»»
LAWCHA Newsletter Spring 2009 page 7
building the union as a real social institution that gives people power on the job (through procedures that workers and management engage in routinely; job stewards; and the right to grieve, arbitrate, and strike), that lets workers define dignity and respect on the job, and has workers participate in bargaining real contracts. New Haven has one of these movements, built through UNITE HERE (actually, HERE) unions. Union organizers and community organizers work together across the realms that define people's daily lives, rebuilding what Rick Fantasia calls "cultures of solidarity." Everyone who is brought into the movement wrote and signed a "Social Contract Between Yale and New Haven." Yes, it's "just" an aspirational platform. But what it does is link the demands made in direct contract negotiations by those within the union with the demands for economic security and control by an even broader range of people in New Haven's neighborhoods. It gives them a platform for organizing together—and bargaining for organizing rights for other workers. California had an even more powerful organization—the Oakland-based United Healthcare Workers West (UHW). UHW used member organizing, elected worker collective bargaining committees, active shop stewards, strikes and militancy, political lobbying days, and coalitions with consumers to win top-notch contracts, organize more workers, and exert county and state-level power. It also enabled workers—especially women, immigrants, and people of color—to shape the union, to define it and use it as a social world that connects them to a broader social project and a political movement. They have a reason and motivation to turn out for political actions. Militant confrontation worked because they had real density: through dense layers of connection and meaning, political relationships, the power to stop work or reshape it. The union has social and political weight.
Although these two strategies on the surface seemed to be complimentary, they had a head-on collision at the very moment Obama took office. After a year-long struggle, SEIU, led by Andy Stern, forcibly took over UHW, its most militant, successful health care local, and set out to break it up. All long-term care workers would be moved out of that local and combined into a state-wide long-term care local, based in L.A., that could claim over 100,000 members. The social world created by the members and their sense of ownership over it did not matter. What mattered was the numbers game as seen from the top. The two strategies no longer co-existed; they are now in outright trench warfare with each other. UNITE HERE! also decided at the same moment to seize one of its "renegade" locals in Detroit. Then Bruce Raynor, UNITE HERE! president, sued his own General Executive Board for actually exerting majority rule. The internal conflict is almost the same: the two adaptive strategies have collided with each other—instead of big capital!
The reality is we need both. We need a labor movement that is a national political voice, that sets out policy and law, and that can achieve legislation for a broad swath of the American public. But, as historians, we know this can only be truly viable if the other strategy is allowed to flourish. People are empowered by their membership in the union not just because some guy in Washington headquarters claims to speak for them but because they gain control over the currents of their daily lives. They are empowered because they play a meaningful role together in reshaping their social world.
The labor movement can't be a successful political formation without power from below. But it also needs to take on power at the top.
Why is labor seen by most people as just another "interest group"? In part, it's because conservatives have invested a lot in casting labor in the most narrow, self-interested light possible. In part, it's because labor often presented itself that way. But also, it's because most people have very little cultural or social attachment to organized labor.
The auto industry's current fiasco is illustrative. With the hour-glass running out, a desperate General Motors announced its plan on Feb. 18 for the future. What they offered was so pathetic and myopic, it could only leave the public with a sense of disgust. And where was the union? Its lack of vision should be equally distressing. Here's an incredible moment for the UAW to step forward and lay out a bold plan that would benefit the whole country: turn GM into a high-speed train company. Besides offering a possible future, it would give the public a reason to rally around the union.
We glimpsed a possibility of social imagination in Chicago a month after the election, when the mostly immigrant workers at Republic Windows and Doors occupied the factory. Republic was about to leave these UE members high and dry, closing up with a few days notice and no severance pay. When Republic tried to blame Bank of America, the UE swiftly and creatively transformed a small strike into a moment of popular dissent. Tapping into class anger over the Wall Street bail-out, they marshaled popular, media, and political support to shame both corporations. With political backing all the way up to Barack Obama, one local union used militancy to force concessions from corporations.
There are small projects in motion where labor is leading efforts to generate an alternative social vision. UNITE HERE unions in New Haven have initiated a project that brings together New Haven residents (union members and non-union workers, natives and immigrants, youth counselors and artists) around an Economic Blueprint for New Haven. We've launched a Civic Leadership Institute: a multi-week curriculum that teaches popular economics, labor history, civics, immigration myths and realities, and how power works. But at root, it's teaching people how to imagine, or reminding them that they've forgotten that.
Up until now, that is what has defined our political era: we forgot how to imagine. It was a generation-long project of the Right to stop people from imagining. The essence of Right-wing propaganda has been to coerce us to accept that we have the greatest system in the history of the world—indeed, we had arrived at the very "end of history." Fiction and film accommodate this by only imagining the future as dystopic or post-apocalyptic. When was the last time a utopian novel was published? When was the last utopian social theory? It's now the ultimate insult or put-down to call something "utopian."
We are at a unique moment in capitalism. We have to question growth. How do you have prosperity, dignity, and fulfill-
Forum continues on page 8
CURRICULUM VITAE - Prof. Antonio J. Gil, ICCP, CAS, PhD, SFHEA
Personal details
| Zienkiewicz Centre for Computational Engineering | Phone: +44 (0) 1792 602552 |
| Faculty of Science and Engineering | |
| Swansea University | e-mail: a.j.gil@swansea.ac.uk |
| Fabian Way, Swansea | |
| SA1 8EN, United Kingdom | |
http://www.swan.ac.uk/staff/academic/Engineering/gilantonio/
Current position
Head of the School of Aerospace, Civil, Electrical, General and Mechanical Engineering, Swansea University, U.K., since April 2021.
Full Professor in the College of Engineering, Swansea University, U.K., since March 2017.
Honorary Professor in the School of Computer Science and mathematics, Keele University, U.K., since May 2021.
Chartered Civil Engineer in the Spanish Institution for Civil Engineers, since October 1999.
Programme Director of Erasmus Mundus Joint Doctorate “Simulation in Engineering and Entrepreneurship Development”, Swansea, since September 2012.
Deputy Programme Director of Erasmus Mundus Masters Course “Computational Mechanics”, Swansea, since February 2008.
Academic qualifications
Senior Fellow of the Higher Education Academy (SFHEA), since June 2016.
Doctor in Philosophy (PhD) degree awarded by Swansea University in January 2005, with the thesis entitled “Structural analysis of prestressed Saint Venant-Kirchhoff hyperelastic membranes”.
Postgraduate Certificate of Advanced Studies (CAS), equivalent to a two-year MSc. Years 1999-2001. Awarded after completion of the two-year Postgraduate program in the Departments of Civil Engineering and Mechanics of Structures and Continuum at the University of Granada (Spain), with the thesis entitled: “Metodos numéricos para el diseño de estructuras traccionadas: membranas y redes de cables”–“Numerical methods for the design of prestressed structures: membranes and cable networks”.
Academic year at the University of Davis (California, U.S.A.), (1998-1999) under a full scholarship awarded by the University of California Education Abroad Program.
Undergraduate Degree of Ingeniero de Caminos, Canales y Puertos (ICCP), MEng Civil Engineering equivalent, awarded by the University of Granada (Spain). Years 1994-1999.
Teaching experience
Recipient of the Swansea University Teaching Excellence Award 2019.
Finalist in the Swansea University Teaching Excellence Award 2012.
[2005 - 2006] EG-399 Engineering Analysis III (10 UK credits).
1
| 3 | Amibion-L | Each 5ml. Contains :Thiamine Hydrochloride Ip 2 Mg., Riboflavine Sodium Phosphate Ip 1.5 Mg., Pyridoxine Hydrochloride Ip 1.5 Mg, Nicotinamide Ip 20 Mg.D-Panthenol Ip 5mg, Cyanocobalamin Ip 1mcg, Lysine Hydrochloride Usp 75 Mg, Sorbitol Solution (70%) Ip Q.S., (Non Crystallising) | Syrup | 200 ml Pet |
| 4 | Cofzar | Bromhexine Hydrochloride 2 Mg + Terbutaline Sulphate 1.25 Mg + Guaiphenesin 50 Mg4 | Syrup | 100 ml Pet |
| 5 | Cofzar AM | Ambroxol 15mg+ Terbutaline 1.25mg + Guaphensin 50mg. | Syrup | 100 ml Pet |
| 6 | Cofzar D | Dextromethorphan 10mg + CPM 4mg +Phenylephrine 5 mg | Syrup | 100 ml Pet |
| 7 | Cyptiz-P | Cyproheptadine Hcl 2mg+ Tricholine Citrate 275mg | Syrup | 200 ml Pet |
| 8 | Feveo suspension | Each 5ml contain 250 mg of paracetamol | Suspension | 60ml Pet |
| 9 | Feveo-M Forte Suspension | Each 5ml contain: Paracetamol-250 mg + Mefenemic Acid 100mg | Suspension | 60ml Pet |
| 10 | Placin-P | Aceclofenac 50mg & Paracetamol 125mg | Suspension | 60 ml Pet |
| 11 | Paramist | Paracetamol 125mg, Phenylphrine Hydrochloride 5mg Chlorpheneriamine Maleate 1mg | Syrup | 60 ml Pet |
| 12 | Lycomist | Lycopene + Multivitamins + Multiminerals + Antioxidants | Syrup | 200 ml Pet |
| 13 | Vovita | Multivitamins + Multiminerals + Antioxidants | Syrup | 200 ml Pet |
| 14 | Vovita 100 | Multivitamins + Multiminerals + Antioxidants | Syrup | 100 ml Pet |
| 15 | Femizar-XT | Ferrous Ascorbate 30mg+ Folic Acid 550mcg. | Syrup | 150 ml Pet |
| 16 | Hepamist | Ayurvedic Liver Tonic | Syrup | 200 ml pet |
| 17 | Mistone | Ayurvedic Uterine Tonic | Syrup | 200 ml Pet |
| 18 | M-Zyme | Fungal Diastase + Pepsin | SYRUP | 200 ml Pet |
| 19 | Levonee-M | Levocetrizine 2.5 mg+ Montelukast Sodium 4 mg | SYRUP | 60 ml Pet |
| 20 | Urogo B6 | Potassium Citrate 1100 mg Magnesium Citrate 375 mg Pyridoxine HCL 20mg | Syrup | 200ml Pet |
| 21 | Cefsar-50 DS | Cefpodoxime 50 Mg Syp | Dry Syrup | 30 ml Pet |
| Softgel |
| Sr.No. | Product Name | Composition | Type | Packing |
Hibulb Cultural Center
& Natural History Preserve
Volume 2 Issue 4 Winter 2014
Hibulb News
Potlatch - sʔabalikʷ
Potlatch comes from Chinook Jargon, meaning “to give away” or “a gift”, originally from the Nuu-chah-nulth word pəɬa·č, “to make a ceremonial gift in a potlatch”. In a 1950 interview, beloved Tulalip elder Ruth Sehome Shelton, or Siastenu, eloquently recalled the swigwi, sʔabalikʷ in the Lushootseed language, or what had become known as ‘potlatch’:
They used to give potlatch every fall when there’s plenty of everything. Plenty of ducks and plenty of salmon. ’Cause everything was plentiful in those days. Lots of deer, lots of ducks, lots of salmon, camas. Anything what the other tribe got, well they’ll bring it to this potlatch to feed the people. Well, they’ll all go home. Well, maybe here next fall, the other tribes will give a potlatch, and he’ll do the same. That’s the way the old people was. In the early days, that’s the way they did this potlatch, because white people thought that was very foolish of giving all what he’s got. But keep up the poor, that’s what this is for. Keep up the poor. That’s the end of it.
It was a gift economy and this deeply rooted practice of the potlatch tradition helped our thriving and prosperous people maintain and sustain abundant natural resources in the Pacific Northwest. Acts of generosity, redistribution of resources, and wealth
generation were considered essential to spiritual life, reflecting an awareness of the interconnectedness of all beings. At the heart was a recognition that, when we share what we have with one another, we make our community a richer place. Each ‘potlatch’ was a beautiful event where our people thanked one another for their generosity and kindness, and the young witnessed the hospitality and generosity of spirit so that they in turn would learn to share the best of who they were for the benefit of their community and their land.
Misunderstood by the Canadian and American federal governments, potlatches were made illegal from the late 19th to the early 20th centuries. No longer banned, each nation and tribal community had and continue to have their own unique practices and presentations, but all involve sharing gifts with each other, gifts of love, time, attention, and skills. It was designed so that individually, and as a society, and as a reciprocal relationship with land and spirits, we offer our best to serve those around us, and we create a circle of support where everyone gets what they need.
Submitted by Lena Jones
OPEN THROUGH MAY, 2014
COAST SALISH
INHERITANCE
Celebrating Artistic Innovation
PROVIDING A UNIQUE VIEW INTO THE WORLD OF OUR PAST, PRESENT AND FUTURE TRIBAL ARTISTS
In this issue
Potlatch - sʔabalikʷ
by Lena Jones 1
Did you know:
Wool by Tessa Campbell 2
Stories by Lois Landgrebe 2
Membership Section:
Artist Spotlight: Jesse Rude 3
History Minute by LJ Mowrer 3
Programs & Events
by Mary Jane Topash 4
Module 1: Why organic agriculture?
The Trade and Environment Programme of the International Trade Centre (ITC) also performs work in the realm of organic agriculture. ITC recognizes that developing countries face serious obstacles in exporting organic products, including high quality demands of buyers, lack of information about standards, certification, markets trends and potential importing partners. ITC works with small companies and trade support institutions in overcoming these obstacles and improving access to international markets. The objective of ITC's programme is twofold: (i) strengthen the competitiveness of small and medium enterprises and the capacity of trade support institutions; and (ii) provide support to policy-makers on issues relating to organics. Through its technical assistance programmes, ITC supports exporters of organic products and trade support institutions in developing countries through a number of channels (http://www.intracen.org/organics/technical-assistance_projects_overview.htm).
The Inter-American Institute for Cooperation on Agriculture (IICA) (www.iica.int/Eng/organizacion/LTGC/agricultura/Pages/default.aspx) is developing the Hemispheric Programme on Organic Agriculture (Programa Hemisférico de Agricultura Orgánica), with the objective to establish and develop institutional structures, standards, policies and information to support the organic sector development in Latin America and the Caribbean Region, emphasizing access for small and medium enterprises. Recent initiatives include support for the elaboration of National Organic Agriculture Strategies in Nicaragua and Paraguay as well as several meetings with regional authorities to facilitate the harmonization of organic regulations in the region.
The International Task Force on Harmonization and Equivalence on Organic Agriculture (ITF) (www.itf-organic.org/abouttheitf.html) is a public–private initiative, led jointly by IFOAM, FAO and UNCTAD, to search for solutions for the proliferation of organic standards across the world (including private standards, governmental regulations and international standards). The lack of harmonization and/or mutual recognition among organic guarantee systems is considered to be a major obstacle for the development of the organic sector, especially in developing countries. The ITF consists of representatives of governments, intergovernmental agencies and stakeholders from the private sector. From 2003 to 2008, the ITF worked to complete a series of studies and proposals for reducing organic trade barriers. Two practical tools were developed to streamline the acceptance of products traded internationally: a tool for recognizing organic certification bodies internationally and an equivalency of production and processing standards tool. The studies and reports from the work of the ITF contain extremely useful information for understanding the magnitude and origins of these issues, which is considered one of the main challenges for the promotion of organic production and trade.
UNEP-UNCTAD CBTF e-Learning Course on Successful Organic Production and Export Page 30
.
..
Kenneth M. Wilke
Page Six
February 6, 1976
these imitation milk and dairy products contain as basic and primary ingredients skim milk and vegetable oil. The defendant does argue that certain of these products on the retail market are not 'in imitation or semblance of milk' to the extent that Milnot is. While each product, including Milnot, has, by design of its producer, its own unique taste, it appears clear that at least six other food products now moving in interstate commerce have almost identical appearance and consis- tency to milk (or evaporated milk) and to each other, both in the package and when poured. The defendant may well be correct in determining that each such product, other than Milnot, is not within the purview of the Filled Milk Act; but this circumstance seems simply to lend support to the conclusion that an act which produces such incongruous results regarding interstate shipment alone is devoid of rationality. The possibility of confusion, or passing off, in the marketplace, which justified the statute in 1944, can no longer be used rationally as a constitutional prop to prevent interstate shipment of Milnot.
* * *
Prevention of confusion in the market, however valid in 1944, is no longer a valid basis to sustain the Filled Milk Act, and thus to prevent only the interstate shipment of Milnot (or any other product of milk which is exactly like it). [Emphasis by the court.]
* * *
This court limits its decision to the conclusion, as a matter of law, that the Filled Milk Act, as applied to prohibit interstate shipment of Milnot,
««
WHAT NEEDS TO BE DONE
What is needed here is how many lines of the entries contain "Erasmus"; give that number alone.

EXERCISE RESPONSE
2